→ **Short problem 1**
Answer these questions using the article on President Jagdeo's summit speech.
(a) Where was the National Competitiveness Summit held?
(b) What did the President name as the long-term solution for electricity?
(c) What did he give as the third issue raising the cost of doing business?
→ **Short problem 2**
From the article on President Jagdeo's summit speech, print word for word the passage starting at "The third issue" and ending at "business in Guyana.".
→ **Short problem 3**
Does the article on President Jagdeo's summit speech support each statement? Give yes or no and quote the words that decide it.
(a) The President said the costs of doing business in Guyana have risen over the years.
(b) The President advised his audience to follow the headlines about the hydro project.
(c) The President challenged the private sector to pay more attention to the governance of their affairs.

→ **Document passage**
* * *
President urges business community to remain confident in Guyana’s future


PRESIDENT Bharrat Jagdeo has expressed the view that while costs of doing business in Guyana have come down significantly over the years, they are still too high, and he emphasised his Government’s commitment to ensure that these costs are further reduced. He also implored the business community to remain confident in the future that Guyana is forging. He was speaking at the opening ceremony of the National Competitiveness Summit, held yesterday at the Guyana International Conference Centre.
“The cost of doing business in Guyana has been another major issue and we have been unable to address this fully. Our private sector still finds it expensive to do business here. I will look at three areas. The cost of capital, even though this has come down, it is still too high,” he said.
“The second thing is electricity. While we have intervened aggressively through large sums of money to replace the capital stock of the company and to keep prices stable during upswing in prices of oil, the long term solution has to be different and hence the hydro power,” he said.

“I can assure you that work is being pursued vigorously…don’t follow the headlines,” the President said. Speaking about the revelations of higher prices for the hydro project, Mr. Jagdeo said that the prices now being revealed are what the cost was at the beginning of the project.
The third issue he said was the cost of bandwidth and the liberalisation of the telecommunications sector as the third important inhibitor to doing business in Guyana.
He spoke of investments in the fibre-optic. “I think that if we focus on these three areas and predictability surrounding decisions of the court, I think we can see a significant boost in the environment in which we do business,” he said.
The President challenged the private sector to pay more attention to the governance of their affairs.
* * *
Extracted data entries

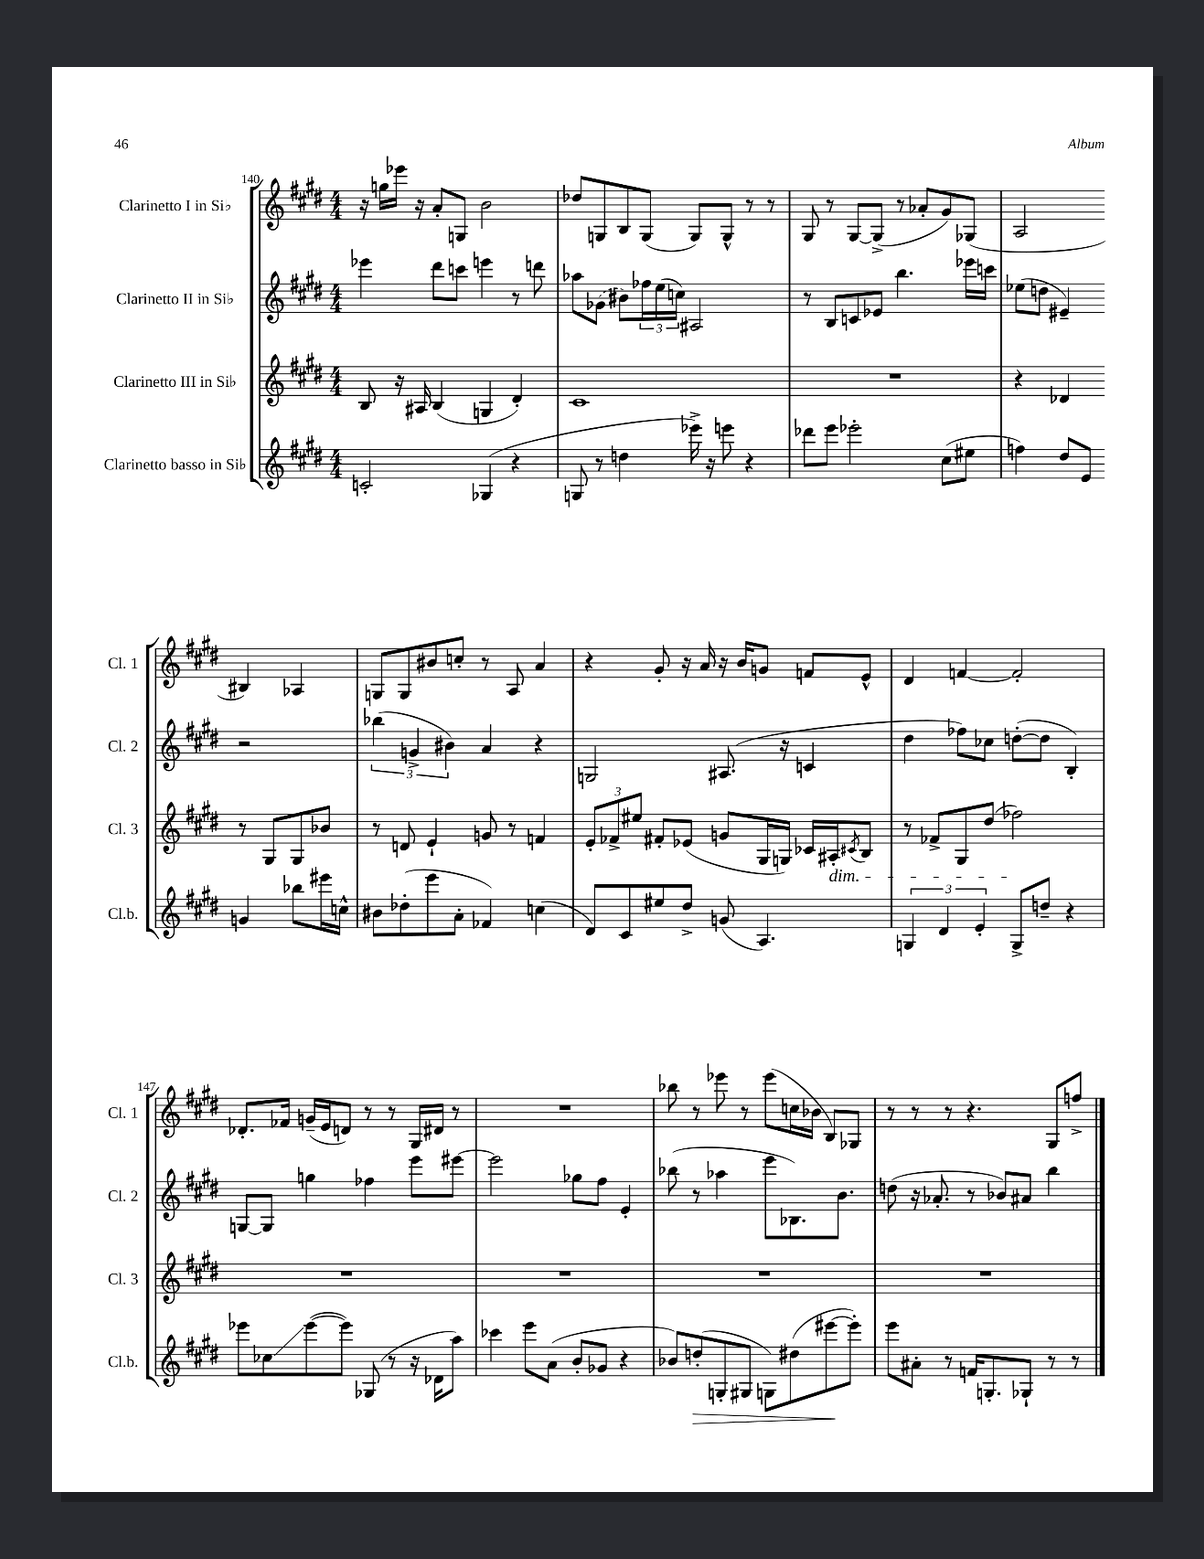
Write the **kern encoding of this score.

**kern	**kern	**kern	**kern
*staff4	*staff3	*staff2	*staff1
*clefG2	*clefG2	*clefG2	*clefG2
*k[f#c#g#d#]	*k[f#c#g#d#]	*k[f#c#g#d#]	*k[f#c#g#d#]
*M4/4	*M4/4	*M4/4	*M4/4
2c'	8B	4eee-	16r
.	.	.	16gg
.	16r	.	16eee-
.	16A#	.	16r
.	(4B	8ddd#	8a'
.	.	8ccc	8G
(4G-	4G	4eee	2b
4r	4d#')	8r	.
.	.	8ddd	.
=	=	=	=
8G	1c#	8aa-	8dd-
8r	.	(8g-	8G
4dd	.	8b#)	8B
.	.	24ff-	(8G
.	.	(24ee	.
.	.	24cc)	.
16eee-^)	.	2A#	8G)
16r	.	.	.
8eee	.	.	8G^^
4r	.	.	8r
.	.	.	8r
=	=	=	=
8ddd-	1r	8r	8G#
8eee	.	8B	8r
2eee-'	.	8c	[8G#
.	.	8e-	(8G#^]
.	.	4.bb	8r
.	.	.	8a-'
(8cc#	.	.	8g#)
8ee#	.	16eee-	(8G-
.	.	16ccc	.
=	=	=	=
4ff)	4r	(8ee-	2A
.	.	8dd	.
8dd#	4d-	4e#~)	.
8e	.	.	.
4g	8r	2r	4B#)
.	8G#	.	.
8bb-	8G#	.	4A-
16eee#	8b-	.	.
16cc^^	.	.	.
=	=	=	=
8b#	8r	(6bb-	8G
(8dd-'	8d	.	8G
.	.	6g^	.
8eee	4e`	.	8b#
.	.	6b#)	.
8a'	.	.	8cc'
4f-)	8g	4a	8r
.	8r	.	8A
(4cc	4f	4r	4a
=	=	=	=
8d#)	12e'	2G	4r
.	12f-^	.	.
8c#	.	.	.
.	12ee#	.	.
8ee#	8f#'	.	8g#'
8dd#^	(8e-	.	16r
.	.	.	16a
(8g	8g	(8.A#	16r
.	.	.	16b
4.A)	16G#	.	8g
.	16G)	16r	.
.	16c-	4c	8f
.	16A#'	.	.
.	8qc#	.	.
.	8B	.	8e^^
=	=	=	=
6G	8r	4dd#	4d#
.	8f-^	.	.
6d#	.	.	.
.	8G#	8ff-)	[4f
6e'	.	.	.
.	(8dd#	8cc-	.
8G^	2ff-)	([8dd'	2f']
8dd~	.	8dd]	.
4r	.	4B')	.
=	=	=	=
8eee-	1r	[8G	8.d-'
8cc-	.	8G]	.
.	.	.	16f-
([8eee-	.	4gg	(16g~
.	.	.	16e
8eee-])	.	.	8d)
(8G-	.	4ff-	8r
8r	.	.	8r
16r	.	8eee	16G#
16d-	.	.	16d#
8aa)	.	[8eee#	8r
=	=	=	=
4ccc-	1r	2eee#]	1r
8eee	.	.	.
(8a	.	.	.
8b'	.	8gg-	.
8g-	.	8ff#	.
4r	.	4e'	.
=	=	=	=
8b-)	1r	(8bb-	8bb-
(8dd'	.	8r	8r
8G'	.	4aa-	8eee-
8G#	.	.	8r
8G)	.	8eee	(8eee-
(8dd#	.	8.B-)	16cc
.	.	.	16b-
[8eee#	.	.	8B)
.	.	8.b	.
8eee#'])	.	.	8G-
=	=	=	=
8eee	1r	(8dd	8r
8a#'	.	16r	8r
.	.	8.a-'	.
8r	.	.	8r
16f	.	8r	4.r
8.G'	.	.	.
.	.	8b-)	.
8G-`	.	8a#	.
8r	.	4bb	8G#
8r	.	.	8ff^
==	==	==	==
*-	*-	*-	*-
* * *
→ **Exercise solution 1**
(a) At the Guyana International Conference Centre.
(b) Hydro power.
(c) The cost of bandwidth and the liberalisation of the telecommunications sector.

→ **Exercise solution 2**
The third issue he said was the cost of bandwidth and the liberalisation of the telecommunications sector as the third important inhibitor to doing business in Guyana.

→ **Exercise solution 3**
(a) No: "costs of doing business in Guyana have come down significantly over the years"
(b) No: "don’t follow the headlines"
(c) Yes: "The President challenged the private sector to pay more attention to the governance of their affairs."